From the forum of the British Medical Journal, writer/researcher/activist Michael J. McFadden highlights the crackpot logic of anti-smoking and the preposterous “passive smoke-related” deaths, showing us the logical conclusions of the claims being made.

He then proceeds by applying the same logic used for passive smoking to passive drinking and – of course – he comes up with a coherent conclusion: “…one would have to accept the necessity of banning alcoholic drinks in restaurants and perhaps even in bars… and the removal of drug use from the visual environment of children and teenagers will make them less likely to become addicted themselves.” Why is that not happening yet? “… There’s no massively funded Antialcohol lobby to run huge epidemiological studies on passive drinking” – right on — “and such studies would be very difficult to design.”

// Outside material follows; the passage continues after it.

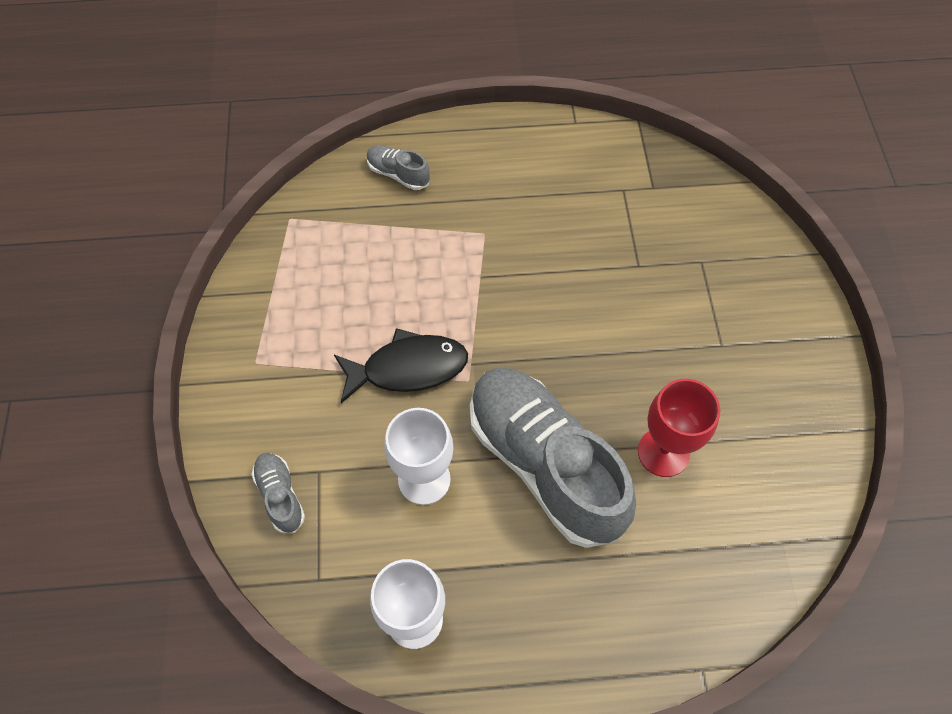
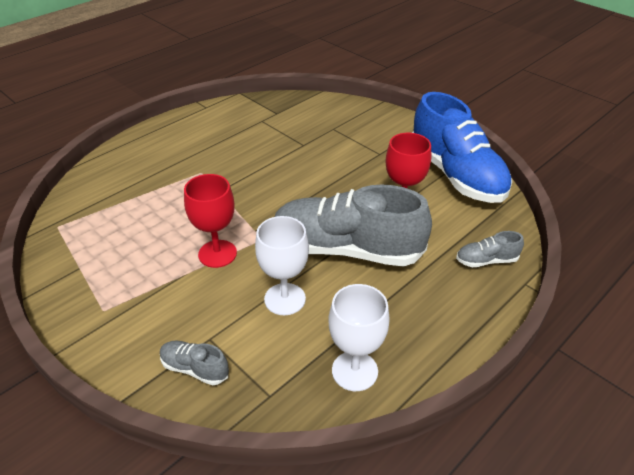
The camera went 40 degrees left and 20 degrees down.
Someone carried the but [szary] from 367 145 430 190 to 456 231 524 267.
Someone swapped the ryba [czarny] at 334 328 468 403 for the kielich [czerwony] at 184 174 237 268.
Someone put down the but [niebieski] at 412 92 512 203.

We disagree only on the last point: epidemiological studies on passive drinking are extremely easy to design: all it takes is questionnaires on vague memories of exposure, exactly as happens for passive smoke studies – and, of course, heavy pharmaceutical funding and political lobbying. No worries, Mr. McFadden: Big Pharma and “public health” are working on that … just give them time, not even Nazi Germany was built in a day! When it comes to what “public health” has become, the golden rule applies: what’s used to express an absurdity today will be the law tomorrow. Until we start taking positive, direct action against this ideology, that is.